Assignment: For the data below, transcribe the part that opens with the line containing "Купила абонемент в аквазону, а нашла" and closes with the line containing "ontvangen zodra ze beschikbaar worden.", exactly and with no pictures.

Extracted records:
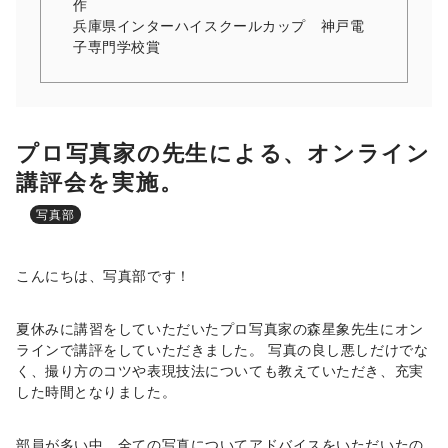
作
兵庫県インターハイスクールカップ 神戸電
子専門学校賞
プロ写真家の先生による、オンライン
講評会を実施。
写真部
こんにちは、写真部です！
夏休みに講習をしていただいたプロ写真家の森星象先生にオン
ラインで講評をしていただきました。 写真の良し悪しだけでな
く、撮り方のコツや表現技法についても教えていただき、充実
した時間となりました。
部員が多い中、全ての写真についてアドバイスをいただいたの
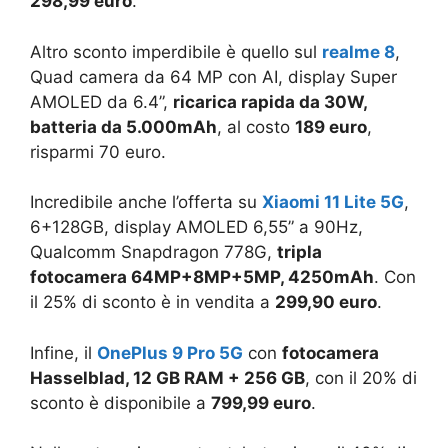
298,99 euro
.
Altro sconto imperdibile è quello sul
realme 8
,
Quad camera da 64 MP con AI, display Super
AMOLED da 6.4”,
ricarica rapida da 30W,
batteria da 5.000mAh
, al costo
189 euro
,
risparmi 70 euro.
Incredibile anche l’offerta su
Xiaomi 11 Lite 5G
,
6+128GB, display AMOLED 6,55” a 90Hz,
Qualcomm Snapdragon 778G,
tripla
fotocamera 64MP+8MP+5MP, 4250mAh
. Con
il 25% di sconto è in vendita a
299,90 euro
.
Infine, il
OnePlus 9 Pro 5G
con
fotocamera
Hasselblad, 12 GB RAM + 256 GB
, con il 20% di
sconto è disponibile a
799,99 euro
.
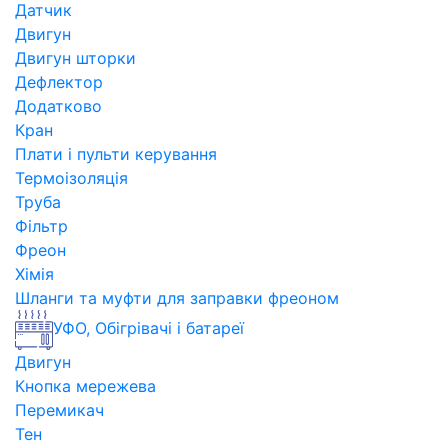
Датчик
Двигун
Двигун шторки
Дефлектор
Додатково
Кран
Плати і пульти керування
Термоізоляція
Труба
Фільтр
Фреон
Хімія
Шланги та муфти для заправки фреоном
УФО, Обігрівачі і батареї
Двигун
Кнопка мережева
Перемикач
Тен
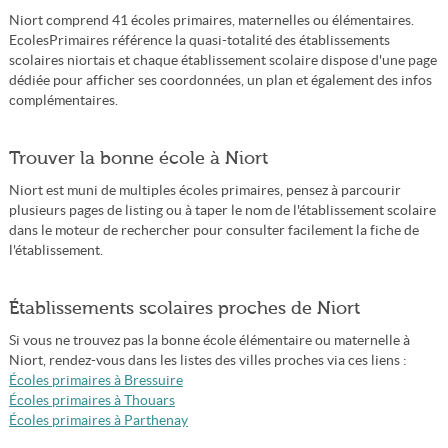
Niort comprend 41 écoles primaires, maternelles ou élémentaires.
EcolesPrimaires référence la quasi-totalité des établissements
scolaires niortais et chaque établissement scolaire dispose d'une page
dédiée pour afficher ses coordonnées, un plan et également des infos
complémentaires.
Trouver la bonne école à Niort
Niort est muni de multiples écoles primaires, pensez à parcourir
plusieurs pages de listing ou à taper le nom de l'établissement scolaire
dans le moteur de rechercher pour consulter facilement la fiche de
l'établissement.
Établissements scolaires proches de Niort
Si vous ne trouvez pas la bonne école élémentaire ou maternelle à
Niort, rendez-vous dans les listes des villes proches via ces liens :
Écoles primaires à Bressuire
Écoles primaires à Thouars
Écoles primaires à Parthenay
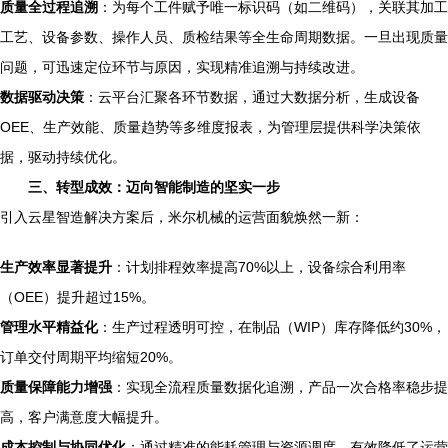
质量全过程追溯
：为每个工件赋予唯一标识码（如二维码），关联其加工
工艺、设备参数、操作人员、质检结果等全生命周期数据。一旦出现质量
问题，可迅速定位环节与原因，实现精准追溯与持续改进。
数据驱动决策
：云平台汇聚各环节数据，通过大数据分析，生成设备
OEE、生产效能、质量趋势等多维度报表，为管理层提供科学决策依
据，驱动持续优化。
三、转型成效：迈向智能制造的坚实一步
引入云星智造解决方案后，米尔机械的运营面貌焕然一新：
生产效率显著提升
：计划排程效率提高70%以上，设备综合利用率
（OEE）提升超过15%。
管理水平精益化
：生产过程透明可控，在制品（WIP）库存降低约30%，
订单交付周期平均缩短20%。
质量保障能力增强
：实现全流程质量数据化追溯，产品一次合格率稳步提
高，客户满意度大幅提升。
成本控制与协同优化
：通过精准的能耗管理与资源调度，有效降低了运营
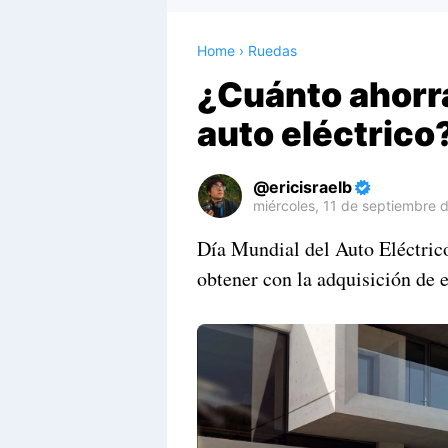
Home
›
Ruedas
¿Cuánto ahorra
auto eléctrico
ericisraelb
miércoles, 11 de septiembre 
Premium
Día Mundial del Auto Eléctrico
By
obtener con la adquisición de e
Raushan
Design
With
Shroff
Templates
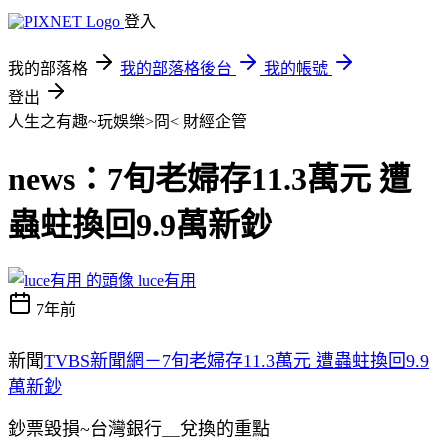
登入
我的部落格
我的部落格後台
我的帳號
登出
人生之有趣~玩娛樂>冏<
財經企管
news：7旬老婦存11.3萬元 遭
蟲蛀換回9.9萬新鈔
luce有用
7年前
新聞
TVBS新聞網－7旬老婦存11.3萬元 遭蟲蛀換回9.9
萬新鈔
鈔票毀損~台灣銀行＿兌換的重點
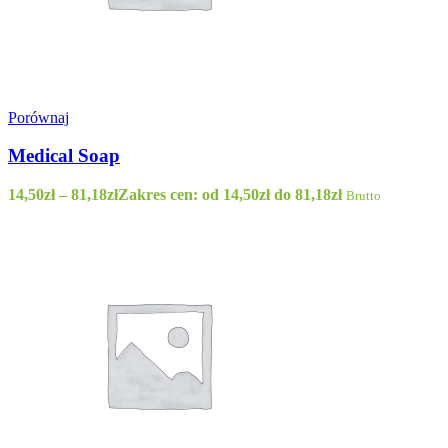
Porównaj
Medical Soap
14,50
zł
–
81,18
zł
Zakres cen: od 14,50zł do 81,18zł
Brutto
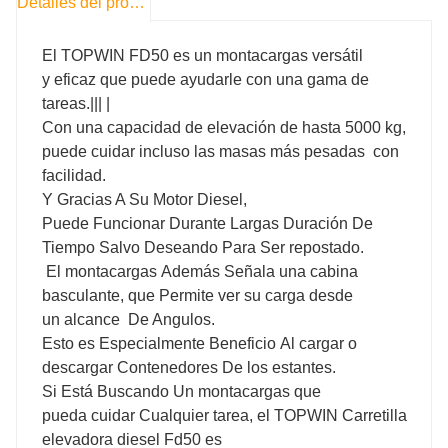
Detalles del producto
El TOPWIN FD50 es un montacargas versátil
y eficaz que puede ayudarle con una gama de
tareas.||| |
Con una capacidad de elevación de hasta 5000 kg,
puede cuidar incluso las masas más pesadas con
facilidad.
Y Gracias A Su Motor Diesel,
Puede Funcionar Durante Largas Duración De
Tiempo Salvo Deseando Para Ser repostado.
El montacargas Además Señala una cabina
basculante, que Permite ver su carga desde
un alcance De Angulos.
Esto es Especialmente Beneficio Al cargar o
descargar Contenedores De los estantes.
Si Está Buscando Un montacargas que
pueda cuidar Cualquier tarea, el TOPWIN Carretilla
elevadora diesel Fd50 es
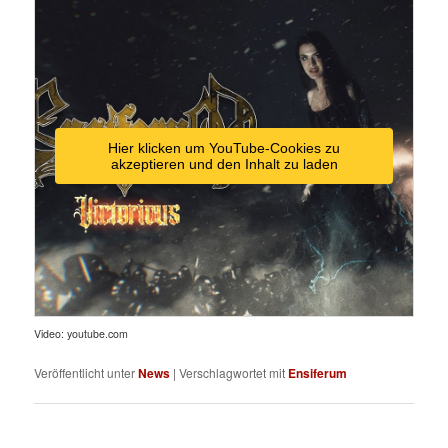
Hier klicken um YouTube-Cookies zu
akzeptieren und den Inhalt zu laden
Video: youtube.com
Veröffentlicht unter
News
|
Verschlagwortet mit
Ensiferum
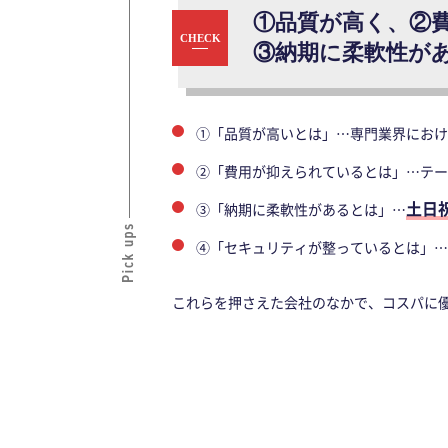
①品質が高く、②
③納期に柔軟性が
①「品質が高いとは」…専門業界におけ
②「費用が抑えられているとは」…テー
土日
③「納期に柔軟性があるとは」…
④「セキュリティが整っているとは」…
これらを押さえた会社のなかで、コスパに優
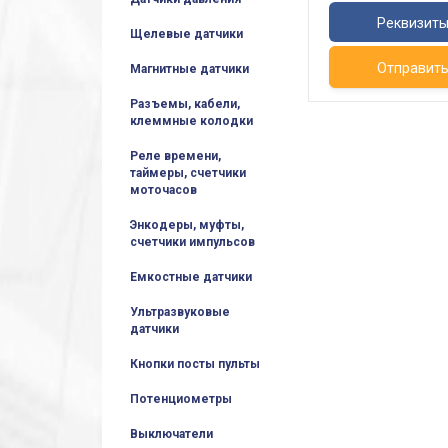
Реквизит
Щелевые датчики
Отправит
Магнитные датчики
Разъемы, кабели,
клеммные колодки
Реле времени,
таймеры, счетчики
моточасов
Энкодеры, муфты,
счетчики импульсов
Емкостные датчики
Ультразвуковые
датчики
Кнопки посты пульты
Потенциометры
Выключатели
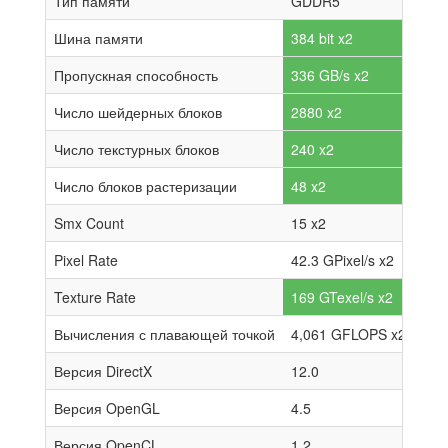
Тип памяти
GDDR5
Шина памяти
384 bit x2
Пропускная способность
336 GB/s x2
Число шейдерных блоков
2880 x2
Число текстурных блоков
240 x2
Число блоков растеризации
48 x2
Smx Count
15 x2
Pixel Rate
42.3 GPixel/s x2
Texture Rate
169 GTexel/s x2
Вычисления с плавающей точкой
4,061 GFLOPS x2
Версия DirectX
12.0
Версия OpenGL
4.5
Версия OpenCL
1.2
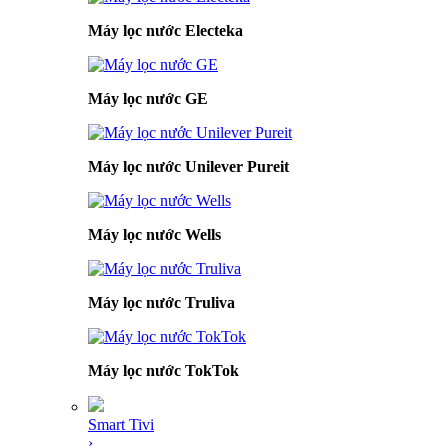
Máy lọc nước Electeka
Máy lọc nước GE
Máy lọc nước Unilever Pureit
Máy lọc nước Wells
Máy lọc nước Truliva
Máy lọc nước TokTok
Smart Tivi
›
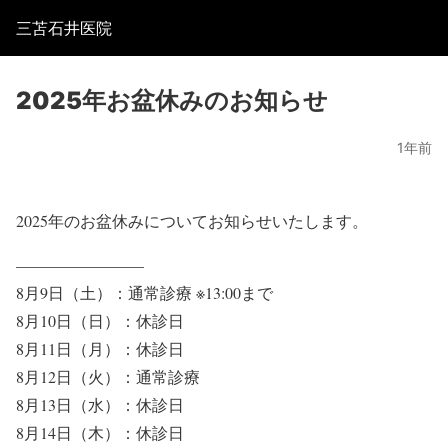
三苫石井医院
2025年お盆休みのお知らせ
1年前
2025年のお盆休みについてお知らせいたします。
————————
8月9日（土）：通常診療 ※13:00まで
8月10日（日）：
休診日
8月11日（月）：
休診日
8月12日（火）：通常診療
8月13日（水）：
休診日
8月14日（木）：
休診日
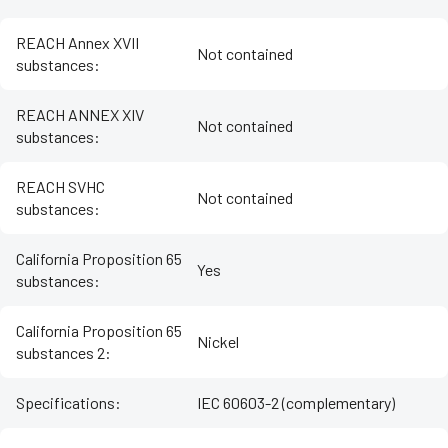
REACH Annex XVII
Not contained
substances
:
REACH ANNEX XIV
Not contained
substances
:
REACH SVHC
Not contained
substances
:
California Proposition 65
Yes
substances
:
California Proposition 65
Nickel
substances 2
:
Specifications
:
IEC 60603-2 (complementary)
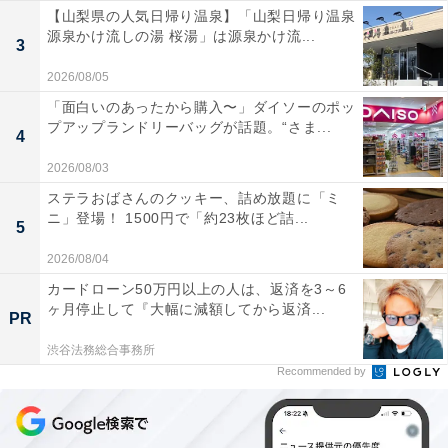
【山梨県の人気日帰り温泉】「山梨日帰り温泉
源泉かけ流しの湯 桜湯」は源泉かけ流...
3
2026/08/05
「面白いのあったから購入〜」ダイソーのポッ
プアップランドリーバッグが話題。“さま...
4
2026/08/03
ステラおばさんのクッキー、詰め放題に「ミ
ニ」登場！ 1500円で「約23枚ほど詰...
5
2026/08/04
カードローン50万円以上の人は、返済を3～6
ヶ月停止して『大幅に減額してから返済...
PR
渋谷法務総合事務所
Recommended by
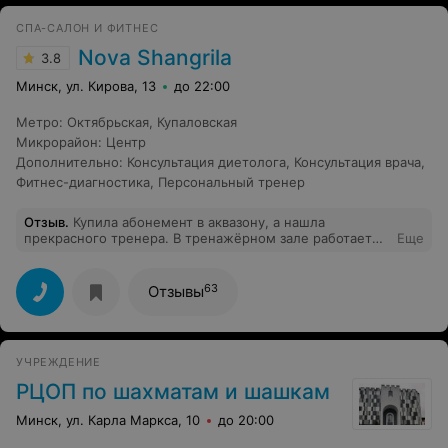
СПА-САЛОН И ФИТНЕС
Nova Shangrila
3.8
Минск, ул. Кирова, 13
до 22:00
Метро
:
Октябрьская
,
Купаловская
Микрорайон
:
Центр
Дополнительно
:
Консультация диетолога
,
Консультация врача
,
Фитнес-диагностика
,
Персональный тренер
Отзыв
.
Купила абонемент в аквазону, а нашла
прекрасного тренера. В тренажёрном зале работает
Еще
один тренер, но это профессионал своего дела. Илья,
большое спасибо за продуктивные тренировки! Очень
понравился индивидуальный подход и внимательное
63
Отзывы
отношение! Теперь ходим к нему вдвоем с сыном.
УЧРЕЖДЕНИЕ
РЦОП по шахматам и шашкам
Минск, ул. Карла Маркса, 10
до 20:00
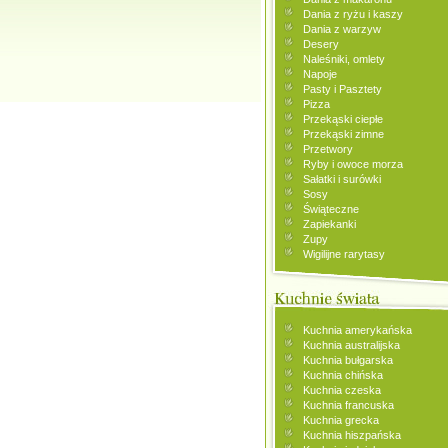
Dania z ryżu i kaszy
Dania z warzyw
Desery
Naleśniki, omlety
Napoje
Pasty i Pasztety
Pizza
Przekąski ciepłe
Przekąski zimne
Przetwory
Ryby i owoce morza
Sałatki i surówki
Sosy
Świąteczne
Zapiekanki
Zupy
Wigilijne rarytasy
Kuchnia amerykańska
Kuchnia australijska
Kuchnia bułgarska
Kuchnia chińska
Kuchnia czeska
Kuchnia francuska
Kuchnia grecka
Kuchnia hiszpańska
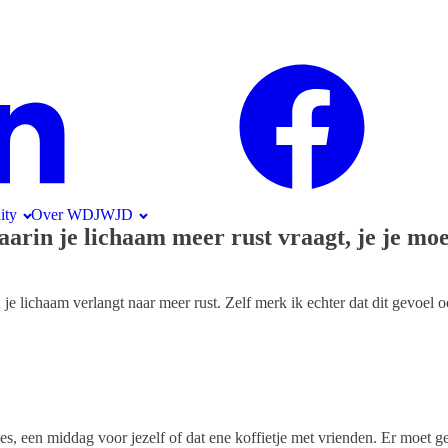
ty
Over WDJWJD
arin je lichaam meer rust vraagt, je je moe
je lichaam verlangt naar meer rust. Zelf merk ik echter dat dit gevoel
jes, een middag voor jezelf of dat ene koffietje met vrienden. Er moet g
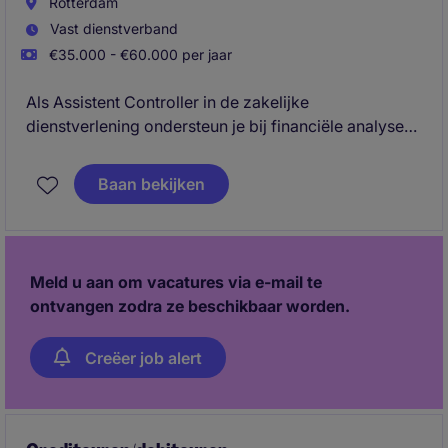
Rotterdam
Vast dienstverband
€35.000 - €60.000 per jaar
Als Assistent Controller in de zakelijke
dienstverlening ondersteun je bij financiële analyses
en rapportages. Je werkt nauw samen met het team
om financiële processen soepel te laten verlopen.
Baan bekijken
Meld u aan om vacatures via e-mail te
ontvangen zodra ze beschikbaar worden.
Creëer job alert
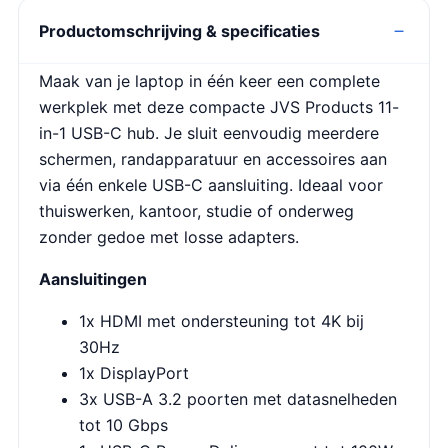
Productomschrijving & specificaties
Maak van je laptop in één keer een complete
werkplek met deze compacte JVS Products 11-
in-1 USB-C hub. Je sluit eenvoudig meerdere
schermen, randapparatuur en accessoires aan
via één enkele USB-C aansluiting. Ideaal voor
thuiswerken, kantoor, studie of onderweg
zonder gedoe met losse adapters.
Aansluitingen
1x HDMI met ondersteuning tot 4K bij
30Hz
1x DisplayPort
3x USB-A 3.2 poorten met datasnelheden
tot 10 Gbps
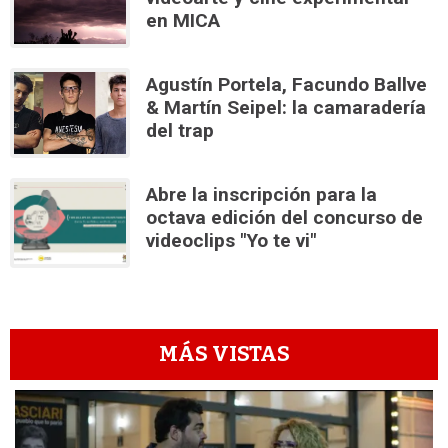
en MICA
Agustín Portela, Facundo Ballve
& Martín Seipel: la camaradería
del trap
Abre la inscripción para la
octava edición del concurso de
videoclips "Yo te vi"
MÁS VISTAS
1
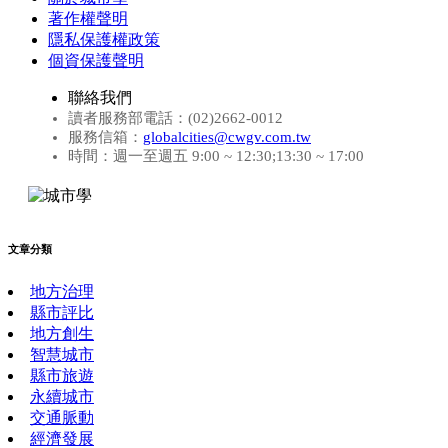
著作權聲明
隱私保護權政策
個資保護聲明
聯絡我們
讀者服務部電話：(02)2662-0012
服務信箱：
globalcities@cwgv.com.tw
時間：週一至週五 9:00 ~ 12:30;13:30 ~ 17:00
文章分類
地方治理
縣市評比
地方創生
智慧城市
縣市旅遊
永續城市
交通脈動
經濟發展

Response below:
Купила абонемент в аквазону, а нашла
прекрасного тренера. В тренажёрном зале работает
Еще
один тренер, но это профессионал своего дела. Илья,
большое спасибо за продуктивные тренировки! Очень
понравился индивидуальный подход и внимательное
63
Отзывы
отношение! Теперь ходим к нему вдвоем с сыном.
УЧРЕЖДЕНИЕ
РЦОП по шахматам и шашкам
Минск, ул. Карла Маркса, 10
до 20:00
Dania z ryżu i kaszy
Dania z warzyw
Desery
Naleśniki, omlety
Napoje
Pasty i Pasztety
Pizza
Przekąski ciepłe
Przekąski zimne
Przetwory
Ryby i owoce morza
Sałatki i surówki
Sosy
Świąteczne
Zapiekanki
Zupy
Wigilijne rarytasy
Kuchnia amerykańska
Kuchnia australijska
Kuchnia bułgarska
Kuchnia chińska
Kuchnia czeska
Kuchnia francuska
Kuchnia grecka
Kuchnia hiszpańska
ty
Over WDJWJD
arin je lichaam meer rust vraagt, je je moe
je lichaam verlangt naar meer rust. Zelf merk ik echter dat dit gevoel
jes, een middag voor jezelf of dat ene koffietje met vrienden. Er moet g
Rotterdam
Vast dienstverband
€35.000 - €60.000 per jaar
Als Assistent Controller in de zakelijke
dienstverlening ondersteun je bij financiële analyses
en rapportages. Je werkt nauw samen met het team
om financiële processen soepel te laten verlopen.
Baan bekijken
Meld u aan om vacatures via e-mail te
ontvangen zodra ze beschikbaar worden.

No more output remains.